Why is smell so sentimental? One possibility, which is supported by this recent experiment, is that the olfactory cortex has a direct neural link to the hippocampus. In contrast, all of our other senses (sight, touch and hearing) are first processed somewhere else - they go to the thalamus - and only then make their way to our memory center. This helps explain why we're so dependent on metaphors to describe taste and smell. We always describe foods by comparing them to something else, which we've tasted before. ("These madeleines taste just like my grandmother's madeleines!" Or: "These madeleines taste like the inside of a lemon poppy seed cake!") In contrast, we have a rich language of adjectives to describe what we see and hear, which allows us to define the sensory stimulus in lucid detail. As a result, we don't have to lean so heavily on simile and comparison.C.S. Lewis, in the final Narnia chronicle The Last Battle, casually delivers a different (though not really contradictory) explanation for why we depend on metaphors to describe taste and smell. When his newly-dead protaganists taste the first fruits of paradise, Lewis writes:
What was the fruit like? Unfortunately, no one can describe a taste. All I can say is that, compared with those fruits, the freshest grapefruit you've ever eaten was dull, and the juiciest orange was dry, and the most melting pear was hard and woody, and the sweetest wild strawberry was sour (Ch. 13, my emphasis).So according to CSL, it's not that we're less inclined to create descriptive language about taste and smell: for some reason we just can't.

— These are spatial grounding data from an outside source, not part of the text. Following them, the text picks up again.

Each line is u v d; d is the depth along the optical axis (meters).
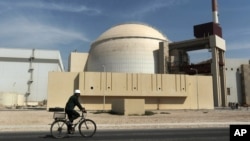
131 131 18.36
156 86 67.75
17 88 103.50
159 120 29.91
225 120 29.77
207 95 71.94
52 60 107.75
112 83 65.00
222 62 90.19
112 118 33.47
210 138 14.29
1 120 28.89
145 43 97.50
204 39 88.00
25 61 105.62
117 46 97.81
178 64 92.44
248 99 100.00
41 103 99.75
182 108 69.75
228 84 101.56
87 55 110.75
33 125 23.11
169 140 13.48
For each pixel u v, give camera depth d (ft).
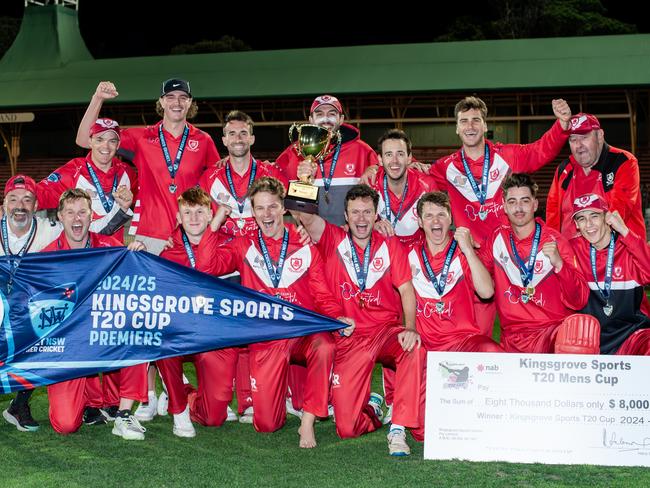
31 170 105.91
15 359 17.80
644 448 15.69
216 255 18.74
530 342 18.53
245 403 20.07
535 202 18.49
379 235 18.90
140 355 17.97
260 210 18.48
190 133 22.61
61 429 18.33
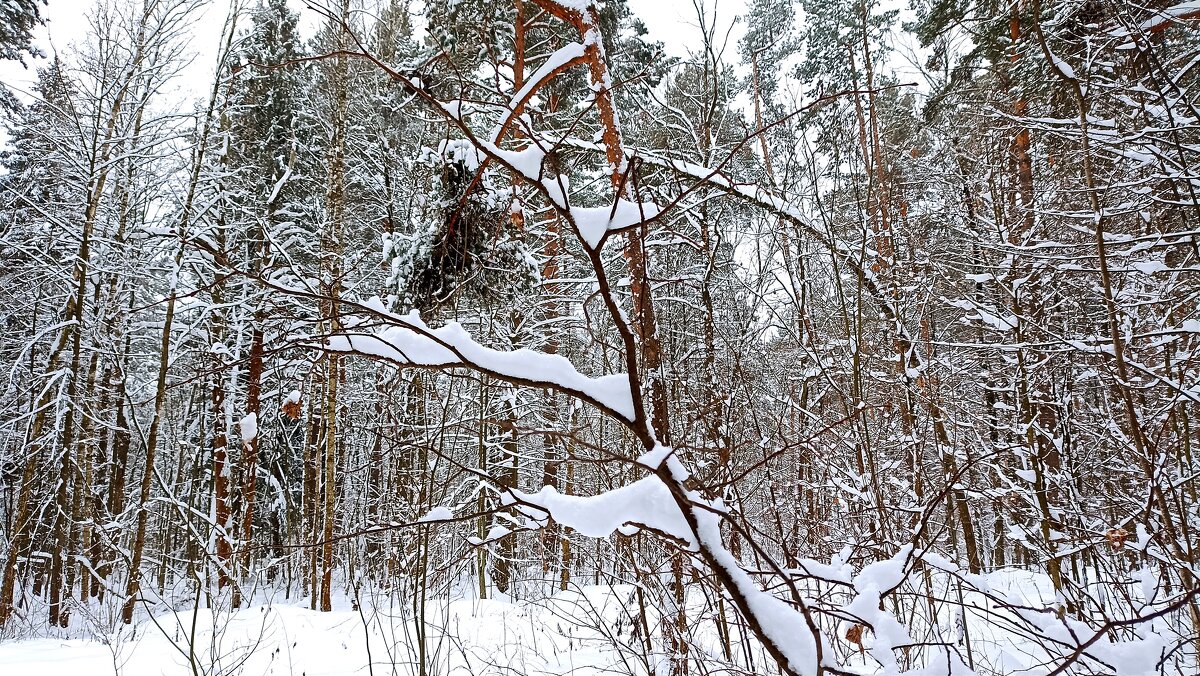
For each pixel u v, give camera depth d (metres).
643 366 2.75
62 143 11.71
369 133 12.45
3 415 12.33
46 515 13.26
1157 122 4.20
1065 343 4.47
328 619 7.18
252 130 13.69
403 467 6.52
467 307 8.21
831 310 6.05
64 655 5.99
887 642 1.57
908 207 8.02
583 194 8.98
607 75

Why is that? We generally describe taste and smell, as Lehrer suggests via Proust, by reference to another taste or smell. But isn't the same true of sight? Start with colors: each color name is a giant analogy -- or scientifically speaking, a classification, grouping objects the surfaces of which really do reflect light in the same range of the spectrum. In fact, re that "rich language of adjectives" we use for sight and hearing -- every adjective is a compressed or aggregated simile or analogy, a classification.
I think that we describe sights more precisely than smells and tastes not because smell and taste are more emotionally laden but because they're less precise senses than sight. (Maybe because of some processing in that trip to the thalamus that smells don't make?) You can say of a tree's appearance that it's thirty feet tall, has a spear-shaped leaf crown, reddish bark in fishlike scales, and needle foliage; all you can say about the experience of eating a grapefruit is that it tastes like a more sour orange and smells fragrant and pungent. All language is ultimately relative, comparative -- but our range of comparison is much richer with visual data.
Dogs are supposed to rely far less on sight and more on smell than humans. I have a blind dog, half beagle to boot, and I can report that although he gets along pretty well, even for a dog smell is no substitute for sight.
While he'll always find food that you toss him, he does it by elaborate, slow elimination -- and he can walk right over it, more than once, before putting his nose (and mouth) to it. Smell is time-limited: when someone runs by he gets very excited, but he has no idea where they are. His hearing actually seems like a nearer sight-substitute than his sense of smell: when he's chasing a bouncing ball you'd think he could see until the bouncing noise stops, at which point he's relatively helpless.
Smell and taste may go straight to our emotional core. But their superior impact seems part and parcel with inferior discernment.